Il obtient un meilleur résultat que la tête de liste du LSAP, Etienne Schneider, et que son homologue des Verts, François Bausch. Mais dans l'ensemble, il perd énormément de voix par rapport à 2009 et est dépassé par Xavier Bettel (DP), qui devient en 2013 l'homme politique le mieux élu au centre avec 32.064 voix et troisième au niveau national.
Deutsche Bank, Saint-Paul et BIL
Après le passage du CSV dans l'opposition, Luc Frieden tourne rapidement le dos à la politique. En septembre 2014, il s'installe à Londres en tant que vice-président de la Deutsche Bank. En 2016, il quitte ce poste et revient au Luxembourg. Fin janvier 2016, il prend la présidence du conseil d'administration du groupe de médias Saint-Paul Luxembourg et se retrouve sous le feu des critiques pour avoir tenté d'influencer l'orientation éditoriale du journal. Le conflit culmine avec le licenciement du rédacteur en chef Jean-Lou Siweck en septembre 2017. Luc Frieden se retire de Saint-Paul en mars 2019, un an avant le rachat de la maison d'édition par le groupe de médias belge Mediahuis.
Président du conseil d'administration de la BIL depuis mai 2016, Luc Frieden rejoint en septembre de la même année le cabinet d'avocats Elvinger-Hoss-Prussen. Avril 2019, il est nommé président de la Chambre de commerce, en remplacement de Michel Wurth, et mi-octobre 2021, président d'Eurochambres, l'association des chambres de commerce européennes.
Dix ans d'abstinence politique n'ont pas nui à sa notoriété. Les commentaires sur sa personne sont mitigés. Beaucoup soulignent ses compétences, sa capacité à diriger et à donner un profil clair au parti; d'autres reprochent au parti de ne pas avoir réussi à faire émerger un candidat adéquat dans ses propres rangs.
Pas très proche de la base du parti
De nombreuses personnes avaient déjà fait une croix sur le CSV pour les élections à venir. La candidature de Luc Frieden en fait un concurrent politique sérieux.

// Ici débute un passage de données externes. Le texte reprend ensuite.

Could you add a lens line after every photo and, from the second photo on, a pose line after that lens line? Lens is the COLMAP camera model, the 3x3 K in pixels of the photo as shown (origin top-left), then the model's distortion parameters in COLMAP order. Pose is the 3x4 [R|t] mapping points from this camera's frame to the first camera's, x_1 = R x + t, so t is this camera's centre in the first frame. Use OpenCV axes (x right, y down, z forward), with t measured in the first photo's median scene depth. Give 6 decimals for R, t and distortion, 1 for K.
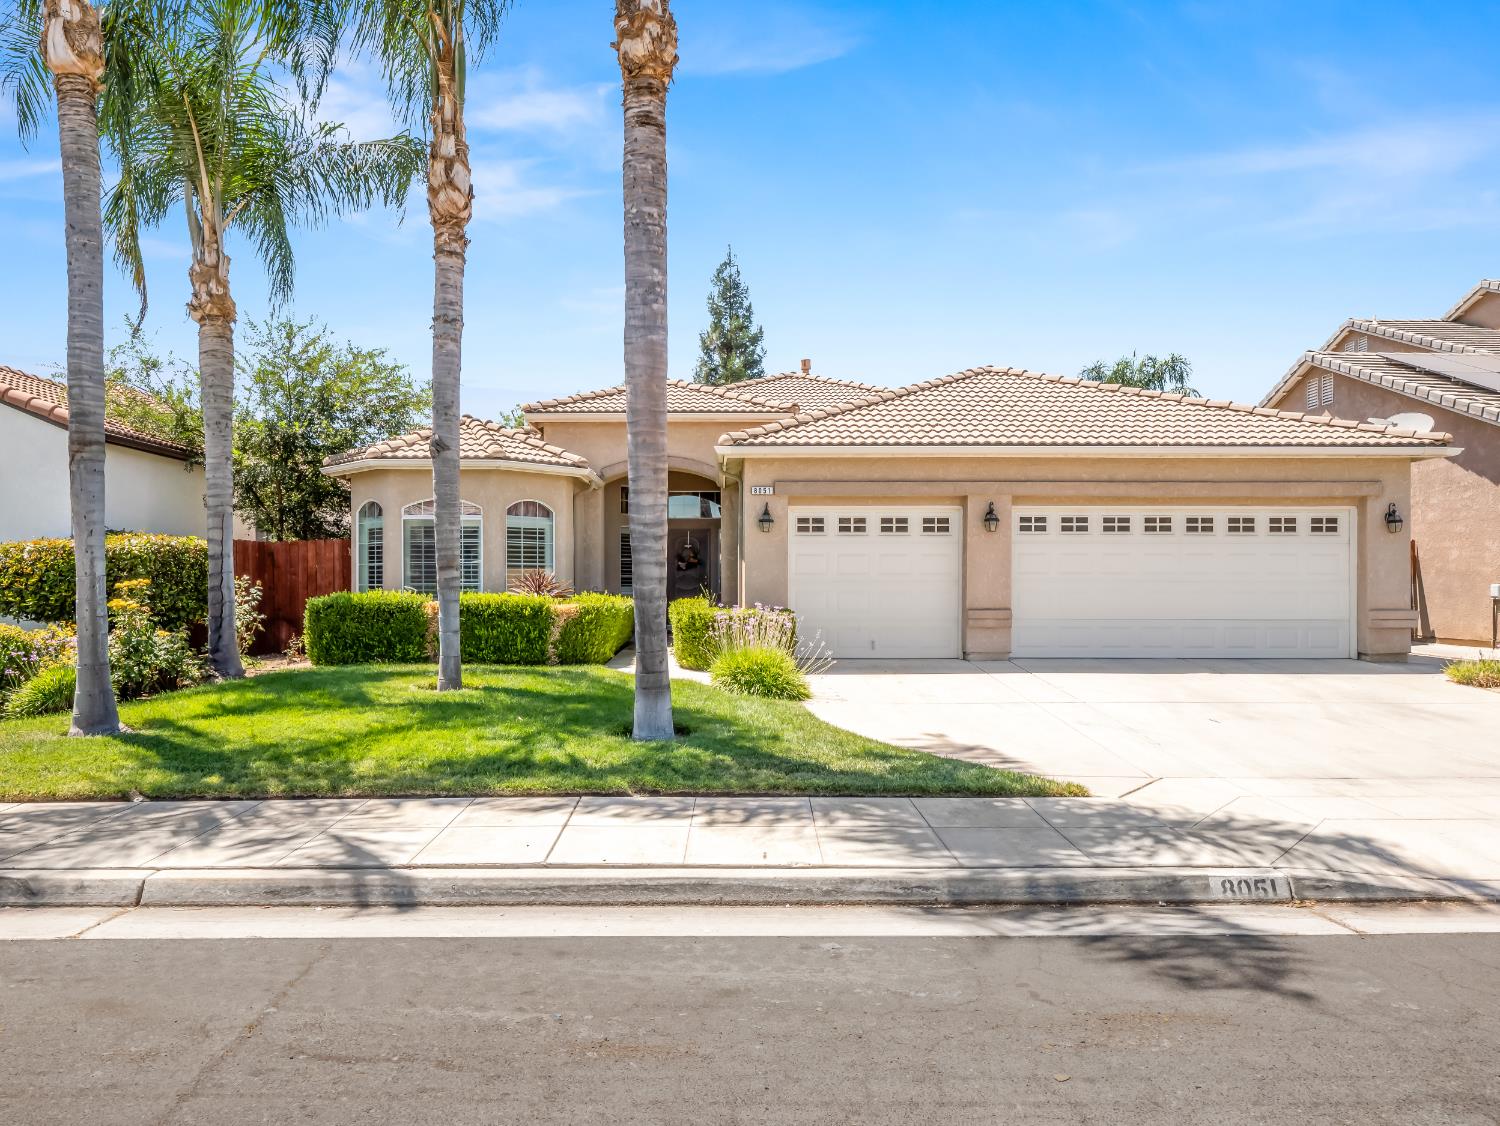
lens RADIAL K [[946.3, 0, 750.5], [0, 946.3, 555.5], [0, 0, 1]] dist [-0.000190, -0.000793]
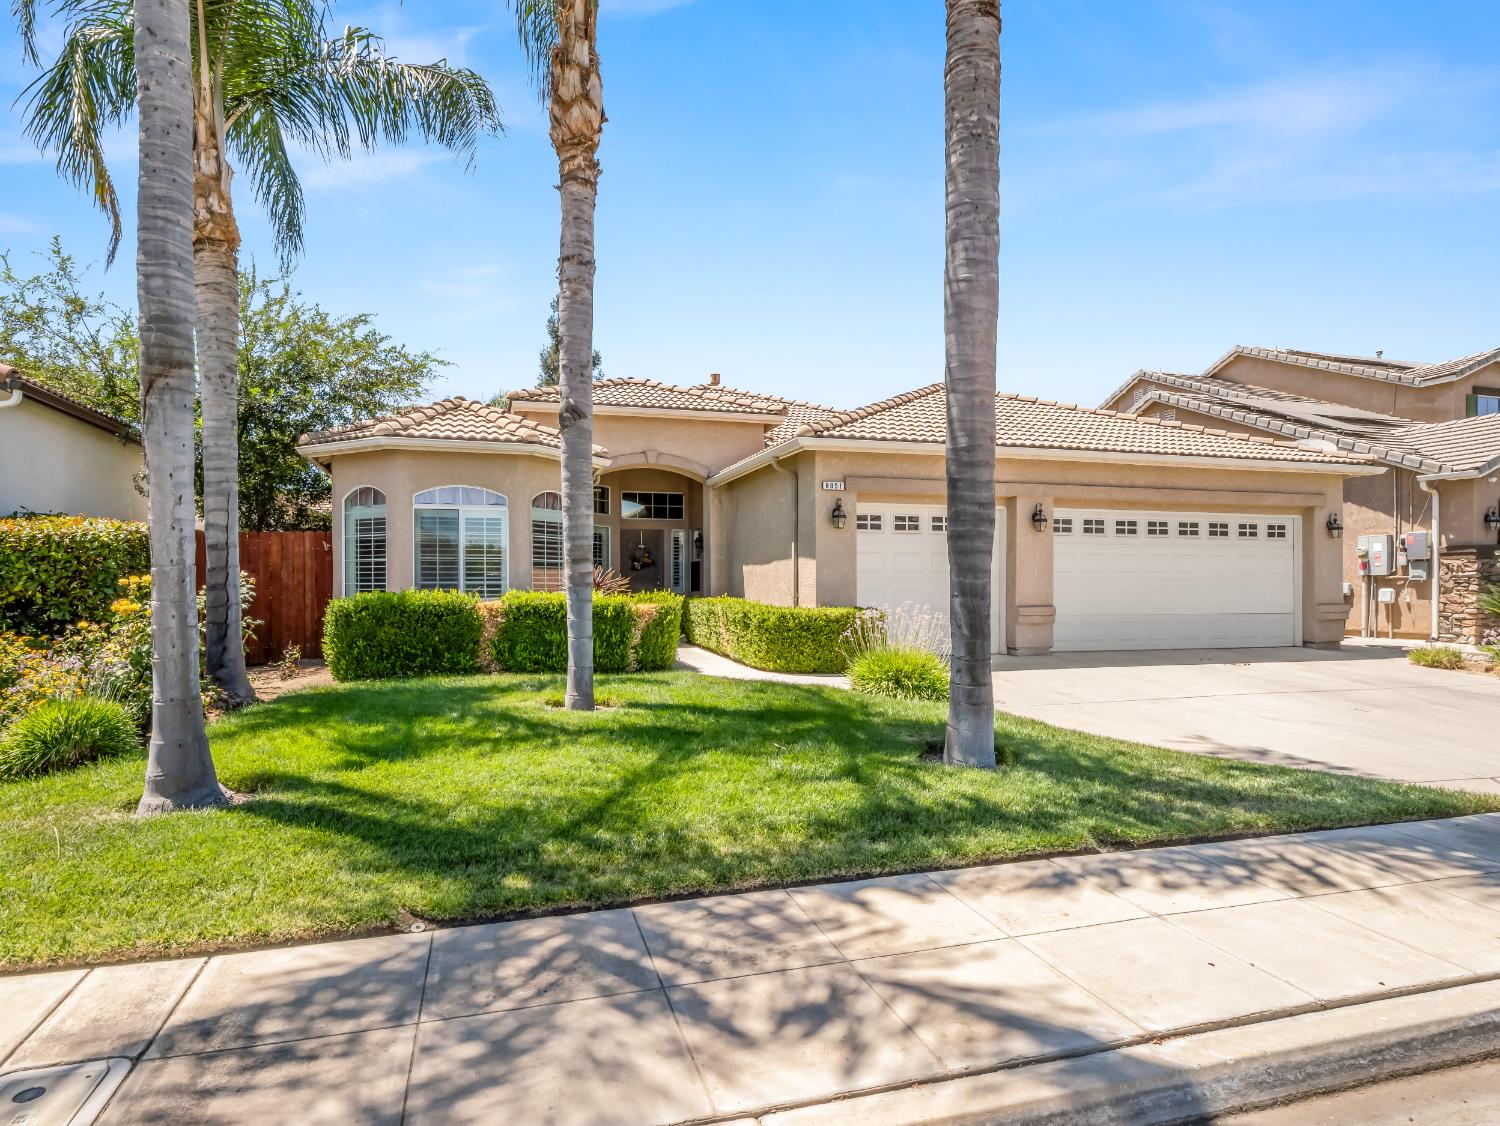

Si Luc Frieden parvient à rassembler le parti derrière lui, cela pourrait le rendre plus fort de l'intérieur, plus sûr de lui et plus résistant à l'hostilité des camps politiques adverses.
Le manque de contact avec la base du parti pourrait être un inconvénient pour Luc Frieden qui n'a jamais été très actif dans la politique du parti et n'a jamais eu de mandat en son sein. Il reste également à voir comment le groupe parlementaire de 21 membres et d'anciens membres du parti comme Michel Wolter et Marc Spautz se positionneront par rapport à l'ancien ministre CSV.
La campagne électorale ne sera en tout cas pas une promenade de santé. Avec Luc Frieden, ce n'est pas seulement un ministre expérimenté et un gestionnaire de crise qui revient sur la scène politique, mais aussi son passé politique et celui du CSV. Avec ses hauts et ses bas.